October 15th, 2004 · 1 Comment

Lisa Williams put pieces of her insides out on a post. I’ll quote a small excerpt here.

The sources of that feeling of unhappiness are real. My sense of being isolated from other people, even people I love very much; my sense of being alone, the only one of my kind since my father died, of lacking that natural and complete, no-explanation-neccessary understanding of how we thought and how we worked; my realization that I will never achieve my childhood dreams of being a Great Personage, devoted to and excelling at a Great Work; my dinged, dented, and limping religious faith.

She ended her essay with this paragraph

I’m still not sure what to do, how to patch myself up, whether I can be patched and what I would do with myself if I were; but here we are, asleep in the Thinking Chair. Not fixed. But just resting.

I can’t say that I understand Lisa’s life completely or that I know all of her emotions. But I have had some similiar feelings at times. Sorrow has been strong in me through the past year as we have wrestled through some transitions as a family.

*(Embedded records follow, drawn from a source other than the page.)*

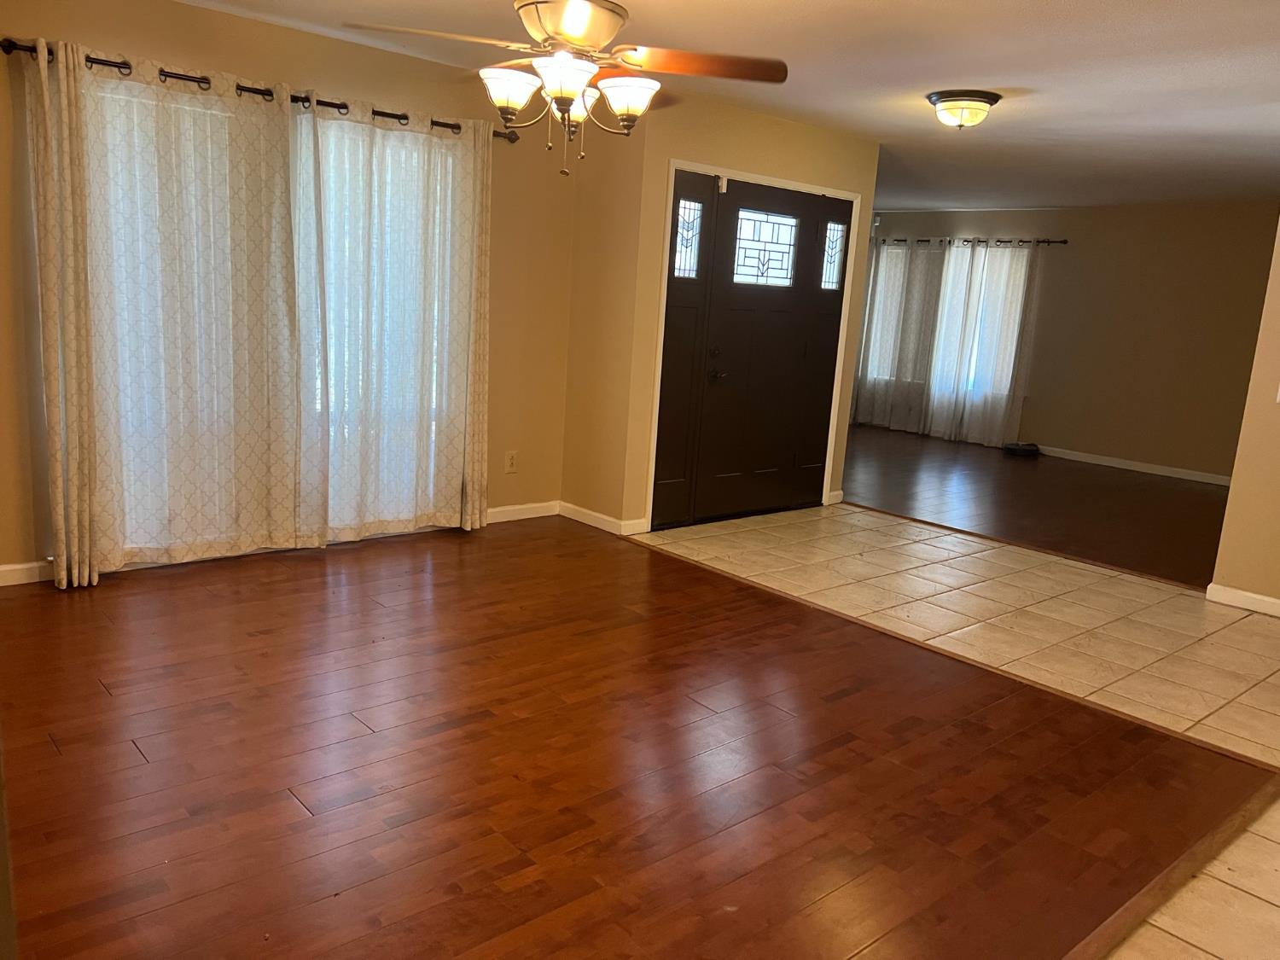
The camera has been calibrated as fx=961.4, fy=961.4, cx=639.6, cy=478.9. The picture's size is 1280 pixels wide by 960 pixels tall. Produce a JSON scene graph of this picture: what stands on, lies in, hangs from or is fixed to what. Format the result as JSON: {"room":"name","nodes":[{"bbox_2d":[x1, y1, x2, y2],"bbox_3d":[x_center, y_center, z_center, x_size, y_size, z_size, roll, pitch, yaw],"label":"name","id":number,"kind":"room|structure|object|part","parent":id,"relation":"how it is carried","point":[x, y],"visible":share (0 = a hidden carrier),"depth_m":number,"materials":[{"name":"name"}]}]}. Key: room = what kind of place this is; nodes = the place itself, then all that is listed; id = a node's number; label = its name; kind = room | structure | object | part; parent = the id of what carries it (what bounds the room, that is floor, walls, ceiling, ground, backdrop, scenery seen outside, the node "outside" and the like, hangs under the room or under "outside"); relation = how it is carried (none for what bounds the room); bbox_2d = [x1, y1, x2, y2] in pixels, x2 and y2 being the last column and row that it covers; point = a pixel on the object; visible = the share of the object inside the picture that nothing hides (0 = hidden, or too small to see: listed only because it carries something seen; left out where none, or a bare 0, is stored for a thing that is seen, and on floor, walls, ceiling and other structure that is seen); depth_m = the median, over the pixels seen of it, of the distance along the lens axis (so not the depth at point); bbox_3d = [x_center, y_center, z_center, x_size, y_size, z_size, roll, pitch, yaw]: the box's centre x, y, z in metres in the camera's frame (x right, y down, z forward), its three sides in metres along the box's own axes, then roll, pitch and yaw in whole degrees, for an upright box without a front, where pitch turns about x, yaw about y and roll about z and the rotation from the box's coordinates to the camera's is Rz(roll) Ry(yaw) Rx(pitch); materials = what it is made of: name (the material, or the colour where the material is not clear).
{"room":"living room","nodes":[
{"label":"living room","id":0,"kind":"room"},
{"bbox_2d":[0,0,580,583],"bbox_3d":[-1.927,-0.839,4.443,4.131,2.448,0.155,-7,15,-41],"label":"left wall","id":1,"kind":"structure","parent":0,"point":[290,36],"depth_m":4.56,"materials":[{"name":"beige paint"}]},
{"bbox_2d":[0,558,54,586],"bbox_3d":[-2.969,0.441,3.751,1.351,0.088,0.014,-7,15,-41],"label":"baseboard","id":2,"kind":"structure","parent":1,"relation":"attached to","point":[3,568],"depth_m":4.07,"materials":[{"name":"white paint"}]},
{"bbox_2d":[0,40,518,139],"bbox_3d":[-1.563,-1.739,4.380,2.353,0.069,0.128,-7,15,-41],"label":"curtain rod","id":3,"kind":"object","parent":1,"relation":"attached to","point":[303,101],"visible":0.59,"depth_m":4.14,"materials":[{"name":"metal"}]},
{"bbox_2d":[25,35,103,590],"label":"curtain","id":4,"kind":"object","parent":3,"relation":"hanging from","point":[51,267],"visible":0.96,"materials":[{"name":"beige fabric"}]},
{"bbox_2d":[43,49,303,583],"bbox_3d":[-2.008,-0.662,4.174,1.076,2.170,0.113,-7,15,-41],"label":"curtain","id":5,"kind":"object","parent":3,"relation":"hanging from","point":[171,323],"visible":0.97,"depth_m":4.13,"materials":[{"name":"fabric"}]},
{"bbox_2d":[293,90,488,548],"bbox_3d":[-1.232,-0.751,4.863,1.049,2.165,0.112,-7,15,-41],"label":"sheer curtain","id":6,"kind":"object","parent":3,"relation":"hanging from","point":[422,323],"visible":0.95,"depth_m":4.83,"materials":[{"name":"white fabric"}]},
{"bbox_2d":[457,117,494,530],"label":"curtain","id":7,"kind":"object","parent":3,"relation":"hanging from","point":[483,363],"visible":0.64,"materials":[{"name":"beige fabric"}]},
{"bbox_2d":[85,84,467,563],"bbox_3d":[-1.715,-0.674,4.643,1.912,2.038,0.123,-7,15,-41],"label":"sliding glass door","id":8,"kind":"structure","parent":1,"relation":"in","point":[319,407],"depth_m":4.73,"materials":[{"name":"glass"}]},
{"bbox_2d":[504,449,518,473],"bbox_3d":[-0.757,-0.102,5.656,0.076,0.124,0.009,-7,15,-41],"label":"wall socket","id":9,"kind":"object","parent":1,"relation":"attached to","point":[512,461],"visible":0.99,"depth_m":5.65,"materials":[{"name":"beige plastic"}]},
{"bbox_2d":[483,500,559,523],"bbox_3d":[-0.891,0.217,5.569,1.065,0.089,0.014,-7,15,-41],"label":"baseboard","id":10,"kind":"structure","parent":1,"relation":"attached to","point":[523,507],"depth_m":5.73,"materials":[{"name":"white paint"}]},
{"bbox_2d":[559,93,647,534],"bbox_3d":[-0.193,-0.934,5.557,0.152,2.442,0.546,-7,15,-41],"label":"side wall","id":11,"kind":"structure","parent":0,"point":[597,437],"depth_m":5.47,"materials":[{"name":"beige paint"}]},
{"bbox_2d":[556,500,647,535],"bbox_3d":[-0.273,0.223,5.718,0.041,0.085,0.662,-7,15,-41],"label":"baseboard","id":12,"kind":"structure","parent":11,"relation":"attached to","point":[586,512],"depth_m":5.67,"materials":[{"name":"white paint"}]},
{"bbox_2d":[0,513,1256,959],"bbox_3d":[-0.576,0.784,3.140,3.803,0.060,4.404,-7,15,-41],"label":"wood floor","id":13,"kind":"structure","parent":0,"point":[144,757],"depth_m":2.78,"materials":[{"name":"brown wood"}]},
{"bbox_2d":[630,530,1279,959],"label":"floor transition strip","id":14,"kind":"object","parent":13,"relation":"on","point":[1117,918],"visible":0.92,"depth_m":2.84,"materials":[{"name":"brown wood"}]},
{"bbox_2d":[170,0,1279,212],"bbox_3d":[1.744,-1.970,4.804,10.143,0.112,7.713,-7,15,-41],"label":"ceiling","id":15,"kind":"structure","parent":0,"point":[974,71],"depth_m":4.46,"materials":[{"name":"white paint"}]},
{"bbox_2d":[348,0,789,174],"bbox_3d":[-0.187,-1.304,2.939,1.236,0.715,1.231,8,12,22],"label":"ceiling fan","id":16,"kind":"object","parent":15,"relation":"hanging from","point":[629,113],"visible":0.99,"depth_m":2.89,"materials":[{"name":"metal"}]},
{"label":"fan blade","id":17,"kind":"part","parent":16,"relation":"part of","materials":[{"name":"brown wood"}]},
{"bbox_3d":[-0.388,-1.128,2.824,0.169,0.114,0.165,-7,15,-41],"label":"glass shade","id":18,"kind":"part","parent":16,"relation":"part of","materials":[{"name":"white glass"}]},
{"bbox_3d":[-0.211,-1.116,2.714,0.176,0.119,0.174,-7,15,-41],"label":"glass shade","id":19,"kind":"part","parent":16,"relation":"part of","materials":[{"name":"white glass"}]},
{"bbox_3d":[-0.225,-1.388,2.971,0.336,0.148,0.333,-7,15,-41],"label":"motor housing","id":20,"kind":"part","parent":16,"relation":"part of","materials":[{"name":"metal"}]},
{"bbox_3d":[-0.198,-1.199,3.081,0.162,0.134,0.161,-7,15,-41],"label":"shade","id":21,"kind":"part","parent":16,"relation":"part of","materials":[{"name":"white glass"}]},
{"bbox_3d":[-0.045,-1.132,2.892,0.166,0.118,0.168,-7,15,-41],"label":"shade","id":22,"kind":"part","parent":16,"relation":"part of","materials":[{"name":"white glass"}]},
{"bbox_3d":[0.191,-1.286,2.980,0.609,0.046,0.302,4,11,5],"label":"fan blade","id":23,"kind":"part","parent":16,"relation":"part of","materials":[{"name":"brown wood"}]},
{"bbox_2d":[925,89,1001,128],"bbox_3d":[1.632,-1.855,4.875,0.356,0.155,0.355,-7,15,-41],"label":"ceiling light","id":24,"kind":"object","parent":15,"relation":"attached to","point":[945,98],"visible":0.98,"depth_m":4.77,"materials":[{"name":"beige glass"}]},
{"bbox_2d":[618,88,880,534],"bbox_3d":[0.732,-0.973,6.019,1.918,2.449,0.145,-7,15,-41],"label":"entry wall","id":25,"kind":"structure","parent":0,"point":[870,192],"depth_m":5.50,"materials":[{"name":"beige paint"}]},
{"bbox_2d":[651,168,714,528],"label":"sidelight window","id":26,"kind":"object","parent":25,"relation":"in","point":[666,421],"visible":0.88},
{"bbox_2d":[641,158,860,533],"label":"door frame","id":27,"kind":"structure","parent":25,"relation":"attached to","point":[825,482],"depth_m":5.79,"materials":[{"name":"white paint"}]},
{"bbox_2d":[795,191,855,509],"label":"sidelight window","id":28,"kind":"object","parent":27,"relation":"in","point":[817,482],"visible":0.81,"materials":[{"name":"black paint"}]},
{"bbox_2d":[653,173,852,525],"bbox_3d":[0.802,-0.778,6.072,1.220,2.035,0.121,-7,15,-41],"label":"front door","id":29,"kind":"structure","parent":25,"relation":"in","point":[746,305],"depth_m":6.03,"materials":[{"name":"wood"}]},
{"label":"lever handle","id":30,"kind":"part","parent":29,"relation":"part of","materials":[{"name":"metal"}]},
{"bbox_2d":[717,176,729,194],"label":"door sensor","id":31,"kind":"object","parent":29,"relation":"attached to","point":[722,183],"visible":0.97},
{"bbox_2d":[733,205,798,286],"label":"door window","id":32,"kind":"structure","parent":29,"relation":"in","point":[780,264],"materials":[{"name":"glass"}]},
{"bbox_2d":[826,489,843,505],"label":"baseboard","id":33,"kind":"structure","parent":25,"relation":"attached to","point":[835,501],"depth_m":6.77,"materials":[{"name":"white paint"}]},
{"bbox_2d":[645,491,1279,959],"bbox_3d":[1.870,0.858,3.655,4.957,0.068,5.647,-7,15,-41],"label":"tile floor","id":34,"kind":"structure","parent":0,"point":[713,533],"depth_m":4.45,"materials":[{"name":"beige tile"}]},
{"bbox_2d":[841,424,1235,587],"bbox_3d":[2.996,0.015,8.262,3.939,0.091,6.437,-7,15,-41],"label":"dark wood floor","id":35,"kind":"structure","parent":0,"point":[1026,474],"depth_m":7.39,"materials":[{"name":"brown wood"}]},
{"bbox_2d":[1002,441,1041,457],"bbox_3d":[3.861,-0.303,9.736,0.354,0.097,0.355,-7,15,-41],"label":"black object","id":36,"kind":"object","parent":35,"relation":"on","point":[1013,450],"visible":0.99,"depth_m":9.64,"materials":[{"name":"black"}]},
{"bbox_2d":[853,200,1279,480],"bbox_3d":[4.249,-1.445,9.623,0.145,2.430,6.293,-7,15,-41],"label":"far wall","id":37,"kind":"structure","parent":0,"point":[1199,235],"depth_m":9.03,"materials":[{"name":"beige paint"}]},
{"bbox_2d":[867,242,1026,397],"bbox_3d":[3.310,-1.756,10.513,0.157,1.524,1.952,-7,15,-41],"label":"window","id":38,"kind":"structure","parent":37,"relation":"in","point":[945,272],"depth_m":10.33,"materials":[{"name":"white glass"}]},
{"bbox_2d":[875,235,1068,246],"bbox_3d":[3.326,-2.592,10.448,0.148,0.069,2.836,-7,15,-41],"label":"curtain rod","id":39,"kind":"object","parent":37,"relation":"attached to","point":[899,241],"visible":0.66,"depth_m":10.17,"materials":[{"name":"black metal"}]},
{"bbox_2d":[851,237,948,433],"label":"curtain","id":40,"kind":"object","parent":39,"relation":"hanging from","point":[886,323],"visible":0.77,"depth_m":10.58,"materials":[{"name":"fabric"}]},
{"bbox_2d":[922,238,1044,447],"bbox_3d":[3.611,-1.395,9.829,0.112,2.139,0.786,-7,15,-41],"label":"curtain","id":41,"kind":"object","parent":39,"relation":"hanging from","point":[1005,316],"visible":0.91,"depth_m":9.82,"materials":[{"name":"white fabric"}]},
{"bbox_2d":[1034,444,1232,485],"bbox_3d":[4.948,-0.057,8.878,0.017,0.094,4.418,-7,15,-41],"label":"baseboard","id":42,"kind":"structure","parent":37,"relation":"attached to","point":[1106,463],"depth_m":9.14,"materials":[{"name":"white paint"}]},
{"bbox_2d":[1207,214,1279,613],"bbox_3d":[4.047,-0.291,3.775,0.125,2.426,2.965,-7,15,-41],"label":"right wall","id":43,"kind":"structure","parent":0,"point":[1278,485],"depth_m":4.81,"materials":[{"name":"beige paint"}]},
{"bbox_2d":[1205,582,1279,615],"bbox_3d":[3.762,0.813,4.086,0.014,0.087,2.443,-7,15,-41],"label":"baseboard","id":44,"kind":"structure","parent":43,"relation":"attached to","point":[1252,596],"depth_m":4.86,"materials":[{"name":"white paint"}]},
{"bbox_2d":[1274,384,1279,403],"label":"light switch","id":45,"kind":"object","parent":43,"relation":"attached to","point":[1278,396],"visible":0.98,"depth_m":4.67,"materials":[{"name":"white plastic"}]}
]}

I too feel that my faith is dinged, dented and limping, an apt description of our aftermath.

We live in a culture that recognizes emotion but at the same time seems to set expectations high. Or at least that is how I feel, on the one hand struggling in the muck I find inside, while trying to be someone and do something on the outside. We are encouraged to dream, but sometimes the dreams die. I’ve had holes in my heart that needed patches, but they’ve taken time to heal. It’s the human mystery: we feel we know how to fix problems and understand science yet we cannot solve ourselves.

What I love about blogging is the transparency, the vulnerable moments of emotion, putting yourself on a page, revealing yourself with intimate words, refusing to censor what you wouldn’t say to a stranger. Like Lisa, I wrestle with isolation. I suspect that many of us bloggers do and that is why we write. Sometimes it takes the last bit of faith we can find to put our insides out for others to see. We place pieces of ourselves into posts, raw and rough, soft and sensitive, and we hope. We wait for the connection to come, to hear someone say “I heard you”, to know from a comment or a link that we are not alone.